# What you should do
All lines holding the word "here" are to be copied from the records beneath.

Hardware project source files

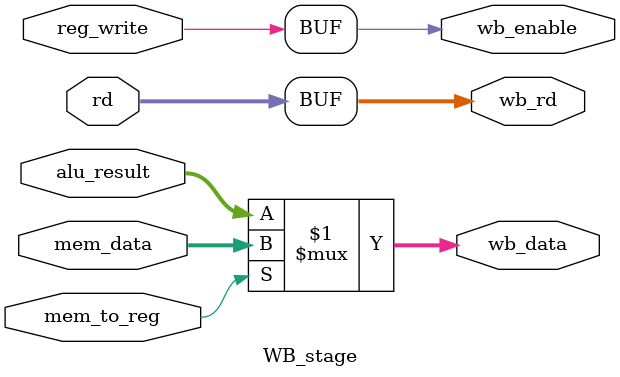
<source format=sv>
module WB_stage (
    input logic [31:0] alu_result,
    input logic [31:0] mem_data,
    input logic mem_to_reg,
    input logic reg_write,
    input logic [4:0] rd,
    
    
    output logic [31:0] wb_data,
    output logic wb_enable,
    output logic [4:0] wb_rd
);

    // Mux to select ALU result or Memory Data
    assign wb_data = mem_to_reg ? mem_data : alu_result;
    assign wb_enable = reg_write;
    assign wb_rd = rd;

endmodule

</source>
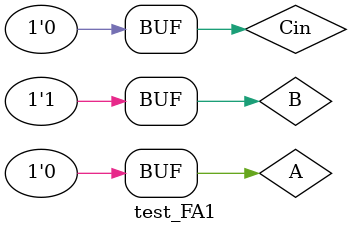
<source format=v>
module test_FA1; //test bench to test FA1 (Full Adder)

	// Inputs are regs here
	reg A, B, Cin;
		
	// Outputs are wires here
	wire S, Cout;
	
	// Instantiate the Unit/Design Under Test (U/DUT)
	// FA1 dut (Sum, Cout, A, B, Cin);  // Positional association
	FA1 dut (.A(A), .B(B), .Cin(Cin), .Sum(S), .Cout(Cout));  // Explicit association

	initial begin
		// Initialize Inputs		
		A = 0; B = 0; Cin = 0;
		#10	
		Cin = 1;
		#10
		B = 1; 
		#10
		A = 1;
		#10
		A = 0;
		#10
		Cin = 0;		
	end
	
	initial begin
		$monitor("A=%b,B=%b,Cin=%b--->Sum=%b,Cout=%b  \n",A,B,Cin,S,Cout);		
	end
	      
endmodule
</source>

# Written solution
	// Inputs are regs here
	// Outputs are wires here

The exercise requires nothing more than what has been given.